SOURCE INFORMATION =
_ _ _ _ _

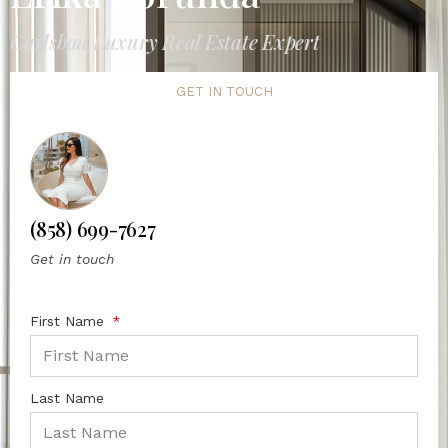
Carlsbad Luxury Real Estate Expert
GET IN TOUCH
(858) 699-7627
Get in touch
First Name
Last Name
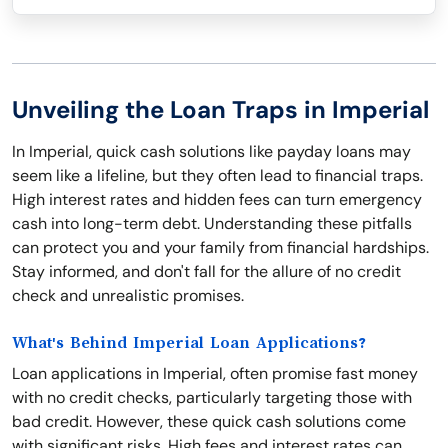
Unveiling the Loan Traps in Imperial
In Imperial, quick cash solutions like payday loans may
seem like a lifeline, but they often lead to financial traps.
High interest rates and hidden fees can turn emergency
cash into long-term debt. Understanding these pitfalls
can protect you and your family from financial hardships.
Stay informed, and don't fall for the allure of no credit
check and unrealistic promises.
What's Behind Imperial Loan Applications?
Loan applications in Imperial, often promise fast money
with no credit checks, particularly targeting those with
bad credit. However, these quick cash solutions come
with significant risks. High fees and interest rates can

_ _ _ _ _

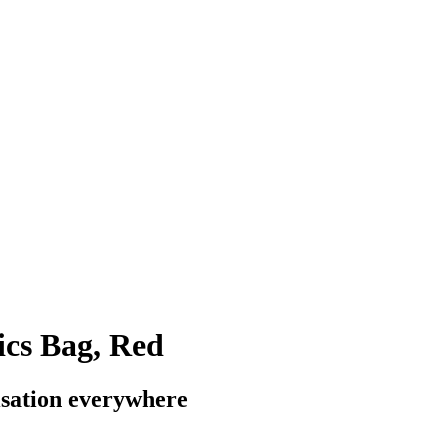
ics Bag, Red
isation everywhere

_ _ _ _ _

EXERCISE DESCRIPTION = Wherever the word "these" turns up in the material, copy the whole line.

EXERCISE RESPONSE =
cash into long-term debt. Understanding these pitfalls
bad credit. However, these quick cash solutions come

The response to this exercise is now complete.